Chapter 52 When Is It Safe to Resect Heterotopic Ossification?
WHAT IS HETEROTOPIC OSSIFICATIONAND WHAT CAUSES IT?
It is postulated that a circulatory factor, released from the brain, is the common factor in burn and trauma victims that leads to the growth of the HO. Much work is yet to be done to fully isolate this factor. The factors seem to be subtypes of bone morphogenetic protein (BMP), with BMP-1, −4, and −6 found in pathologic specimens.1 A correlation exists between the severity of the head injury and the risk for development of ectopic bone. The occurrence of autonomic dysregulation may predict the chance of development of HO in patients with severe head injury.2 The role of prostaglandin E2 has recently been suggested as a mediator in the differentiation of the progenitor cells.3
OPTIONS
Classic teaching has been to wait until the HO tissue is mature, until there is no further evidence of bone formation before attempting to remove it, thus minimizing the risk for HO re-formation. This traditional approach is based on the following theoretical concept: If the bone has matured and is no longer in an active stage of formation, there will be less chance of it re-forming after the resection. Although reasonable in theory, no Level I or II studies have evaluated this concept. More recently, individual surgeons are moving to earlier resection to reduce the time of disability for the patient.4
The traditional methods for assessing the maturity of the HO are as follows:
Classic orthopedic texts (Level V) recommend the following approach to HO resection: Wait at least 12 to 18 months after the HO has formed to guarantee that the tissue is mature and will not reoccur. Look at the quality of the bone on radiographs to look for the features of mature bone, density, trabecular patterns of bone, and cortical maturation. Always obtain a bone scan of the area. The bone scan must be cold—that is, showing no evidence of bone turnover or overt activity, thus assuring the surgeon that the tissue is mature and not likely to return once resected. In addition, the serum ALK should be followed until it normalizes before removing the bone.5–7
Currently, many authors believe that waiting until the radiographic appearance is reasonably mature and then proceeding with the resection is the best approach. They are hoping to reduce the morbidity of the prolonged delay to surgery and the problems of joint immobility that may not be correctable after resection.

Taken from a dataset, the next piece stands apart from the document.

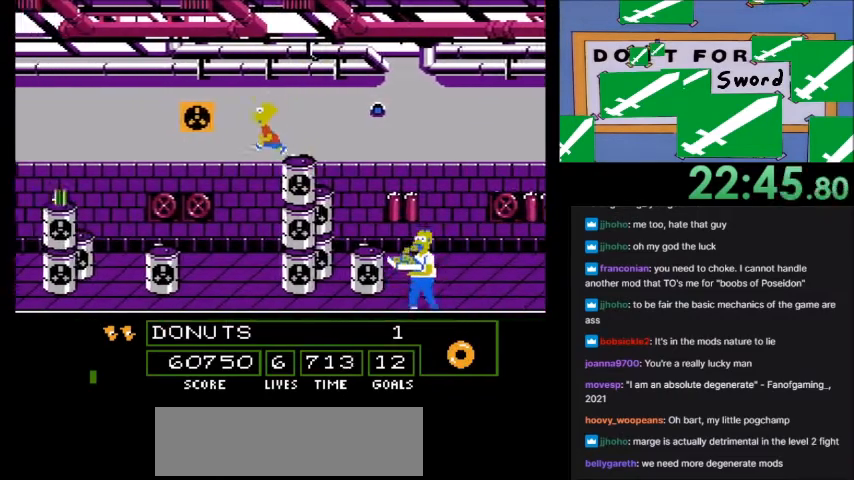
Gameplay with a controller (Nintendo layout); each line is a JSON object with the inputs held at the frame after it. "events" lists button and stick changes between this image and that frame as [ms after this image, input, new state], when the widget could be followed in between. Not read: L3 R3.
{"buttons": ["A", "B", "DPAD_LEFT"], "events": [[234, "A", "up"], [234, "B", "up"], [467, "A", "down"], [467, "B", "down"]]}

Tsionos, Leclercq, and Rochet,8 from the Institut de la Main, Paris, France, advised early resection in burn patients at the elbow with a suggested reduction of the period of morbidity for the patients (Level IV). Their mean time between the burn and operation was 12 months, with the median being 9.5 months. This chapter analyzes the literature according to levels of evidence to attempt to answer the question posed: When is it safe to resect HO?
EVIDENCE
Radiographic Appearance of Maturity
The typical radiologic appearance of HO is circumferential ossification with a lucent center.9 X-ray indicators of maturity—lesions with distinct margins and well-defined trabeculations—have not proved to be reliable predictors of nonrecurrence of HO after surgery10 (Level III).